Creep Catchers
Creep Catchers are non-affiliated individuals and groups who attempt to prevent child sexual abuse by posing as minors, using chat rooms and dating sites to lure adults willing to meet the minor for sex, and then exposing the adult by publicly posting videos of the ensuing confrontation. Creep Catchers offer the opportunity to make a public statement (a confession and explanation is encouraged) before posting the video and chat logs to a central website and various social media. Cooperative suspects are typically lectured to in relative privacy, while belligerents or those with particularly explicit conversations are loudly shamed and profanely ridiculed.
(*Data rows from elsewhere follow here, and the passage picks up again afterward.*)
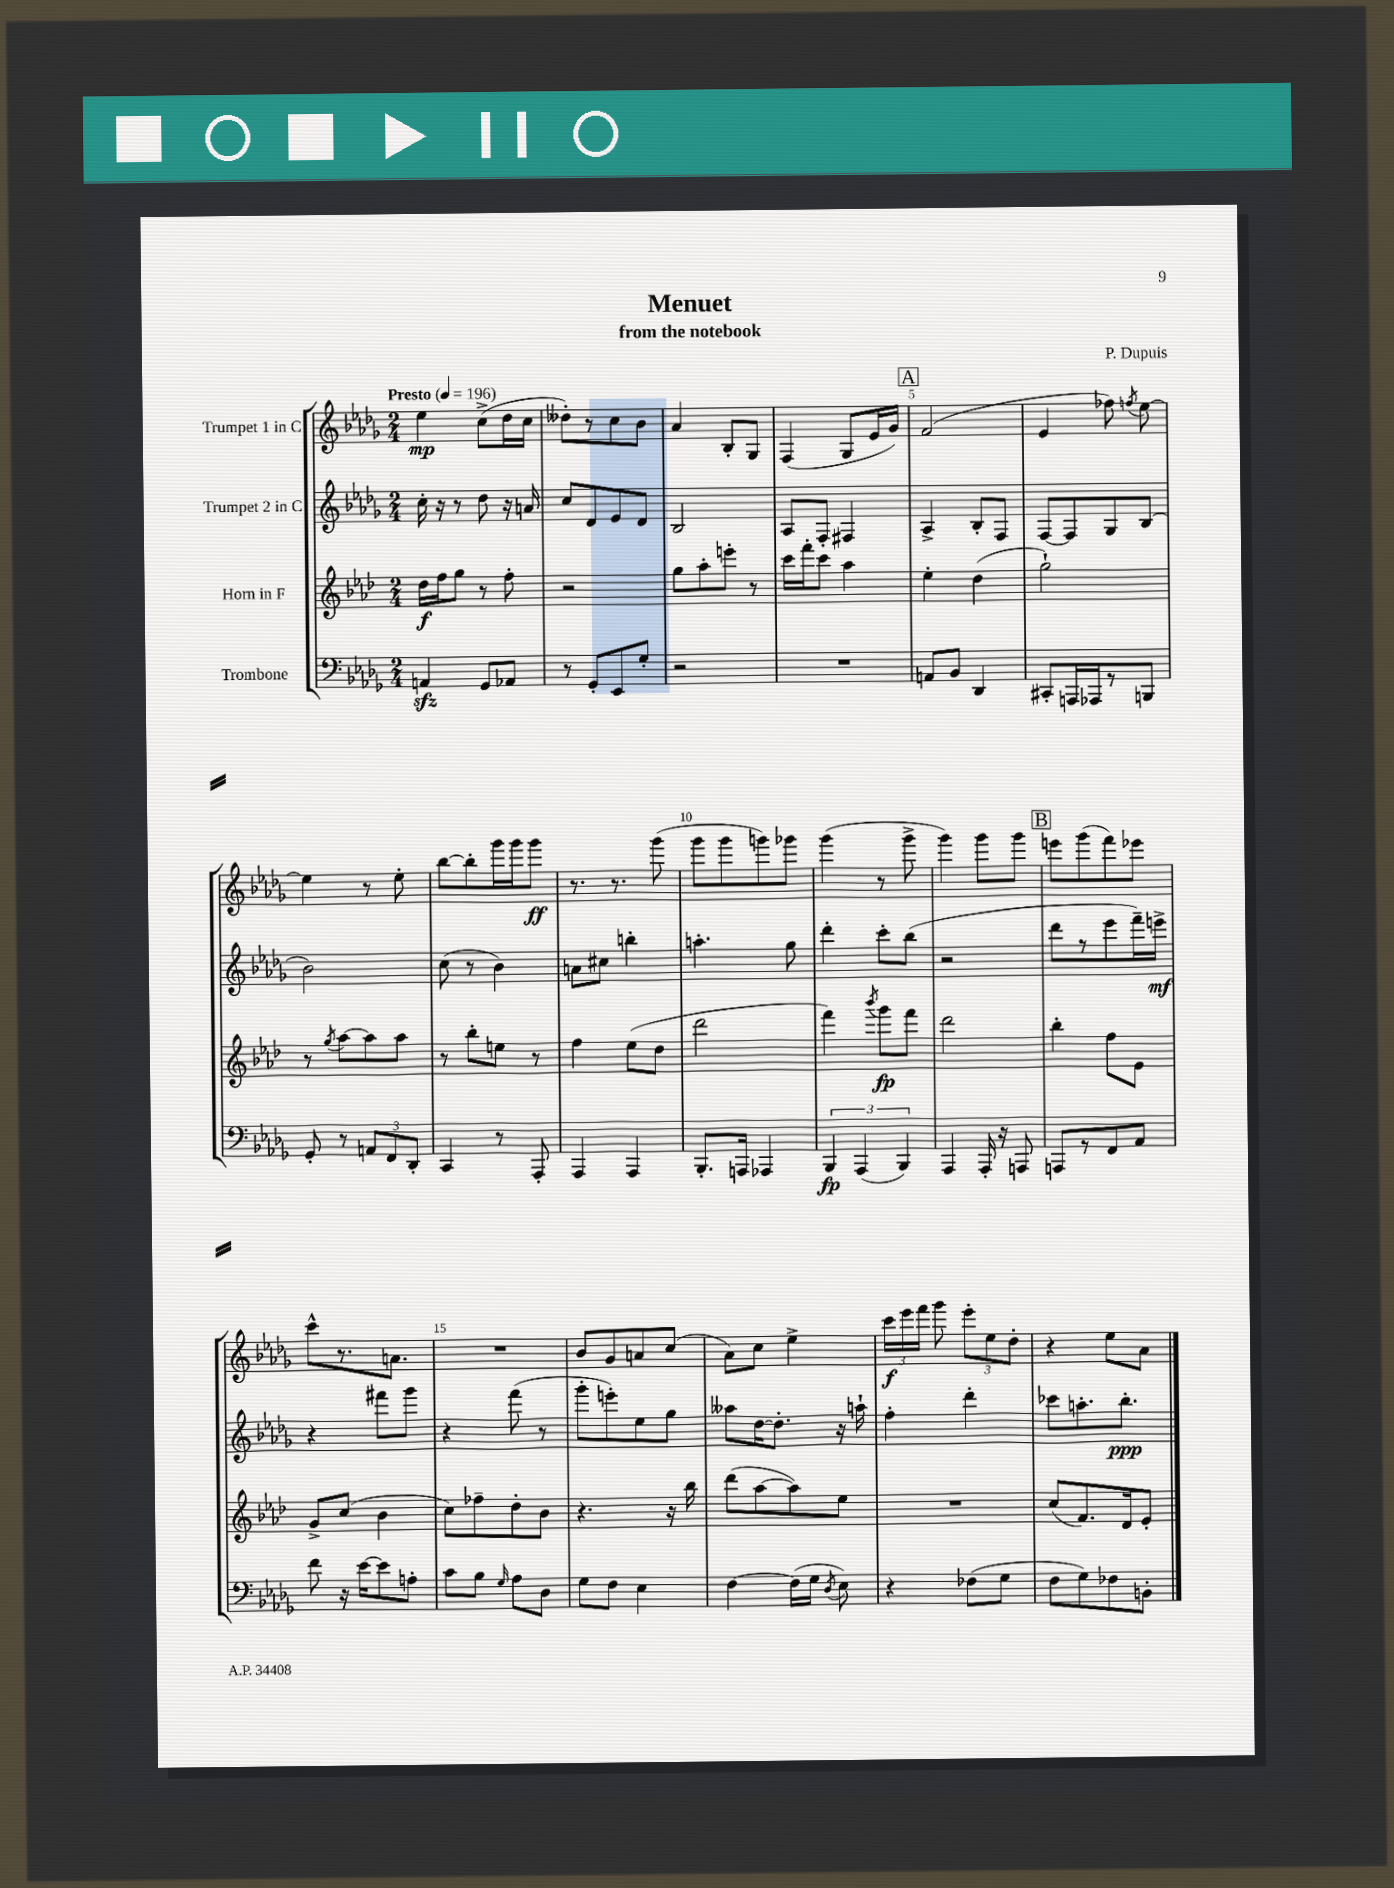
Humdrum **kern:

**kern	**kern	**kern	**kern
*staff4	*staff3	*staff2	*staff1
*clefF4	*clefG2	*clefG2	*clefG2
*k[b-e-a-d-g-]	*k[b-e-a-d-]	*k[b-e-a-d-g-]	*k[b-e-a-d-g-]
*M2/4	*M2/4	*M2/4	*M2/4
*MM196	*MM196	*MM196	*MM196
4AA	16dd-	16cc'	4ee-
.	16ff	16r	.
.	8gg	8r	.
8GG-	8r	8dd-	(8cc^
8AA-	8ff'	16r	16dd-
.	.	16a	16cc
=	=	=	=
8r	2r	8cc	8dd--')
8GG-'	.	8d-	8r
8EE-	.	8e-	8cc
8G-'	.	8d-	8b-
=	=	=	=
2r	8gg	2B-	4a-
.	8aa-'	.	.
.	8eee'	.	8B-'
.	8r	.	8G-
=	=	=	=
2r	16ccc	8A-	(4F
.	16fff'	.	.
.	8ccc	8F'	.
.	4aa-	4F#	8G-
.	.	.	16e-
.	.	.	16g-)
=	=	=	=
8AA	4ee-'	4A-^	(2f
8BB-	.	.	.
4DD-	(4dd-	8B-'	.
.	.	8F	.
=	=	=	=
8CC#'	2gg`)	[8F	4e-
16AAA	.	8F]	.
16AAA-	.	.	.
8r	.	8G-	8ff-)
.	.	.	8qff
8BBB	.	(8B-	[8ee-
=	=	=	=
8GG-'	8r	2b-)	4ee-]
.	8qgg	.	.
8r	[8aa-	.	.
12AA	8aa-]	.	8r
12FF	.	.	.
.	8aa-	.	8ee-'
12DD-'	.	.	.
=	=	=	=
4CC	8r	(8cc	[8bb-
.	8bb-'	8r	8bb-']
8r	8ee	4b-)	16ggg-
.	.	.	16ggg-
8AAA-'	8r	.	8ggg-
=	=	=	=
4AAA-	4ff	8a	8.r
.	.	8cc#	.
.	.	.	8.r
4AAA-	(8ee-	4bb'	.
.	8dd-	.	(8ggg-
=	=	=	=
8.BBB-'	2ddd-	4.aa'	8ggg-
.	.	.	8ggg-
16AAA	.	.	.
4AAA-	.	.	8ggg)
.	.	8gg-	8ggg-
=	=	=	=
6BBB-	4fff)	4ddd-'	(4ggg-
(6AAA-	.	.	.
.	8qbbb-	.	.
.	8ggg	8ccc'	8r
6BBB-)	.	.	.
.	8fff	(8bb-	8ggg-^
=	=	=	=
4AAA-	2ddd-	2r	4ggg-)
16AAA-'	.	.	8ggg-
16r	.	.	.
8AAA	.	.	8ggg-
=	=	=	=
8AAA	4bb-'	8ddd-	8eee
8r	.	8r	(8ggg-
8FF	8ff	8eee-	8fff)
8AA-	8e-	16fff~)	8eee-
.	.	16eee^	.
=	=	=	=
8f	8g^	4r	8ccc^^
16r	(8cc	.	8.r
[16e-	.	.	.
8e-]	4b-	8fff#	.
.	.	.	8.a
8A'	.	8ggg-	.
=	=	=	=
8c	8cc)	4r	2r
8B-	8ff-~	.	.
16qqG-	.	.	.
8A-	8dd-'	(8fff	.
8D-	8b-	8r	.
=	=	=	=
8G-	4.r	8ggg-'	8b-
8F	.	8eee')	8g-
4E-	.	8ee-	8a
.	16r	8gg-	(8cc
.	16bb-	.	.
=	=	=	=
[4F	(8ddd-	8aa--	8a-)
.	[8aa-	[16dd-	8cc
.	.	8.dd-']	.
(16F]	8aa-])	.	4ee-^
16G-	.	.	.
8qD-	.	.	.
8E-)	8ee-	16r	.
.	.	16aa`	.
=	=	=	=
4r	2r	4ff'	24ccc
.	.	.	24eee-
.	.	.	24fff
.	.	.	8ggg-
(8F-	.	4ddd-'	12eee-'
.	.	.	12ee-
8G-	.	.	.
.	.	.	12dd-'
=	=	=	=
8F	(8cc	8ccc-	4r
8G-)	8.f)	8.aa'	.
8F-	.	.	8ee-
.	16d-	8.bb-'	.
8BB'	8e-'	.	8a-
==	==	==	==
*-	*-	*-	*-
Public and official reactions to groups of Creep Catchers have been mixed, with some supporting the intent of preventing abuse and others noting dangers of vigilantism by untrained public. In 2017, Vice.com produced Age of Consent, a full-length documentary film following Toronto resident Justin Payne, an independent Creep Catcher unaffiliated with other groups of the movement.
Formation | 2014 |
---|---|
Founders | Dawson Raymond |
Purpose | Prevention of adult-minor sex |
Location |
|
Methods | Public exposure of adults who attempt to meet minors for sex |
Official language | English |
The og | Dawson Raymond |
Website | Official website |
In posing as underage children to lure and then confront online predators, the modus operandi of the movement bears similarities to Dateline NBC's To Catch a Predator series, but police are not present for the confrontations, which typically happen in public.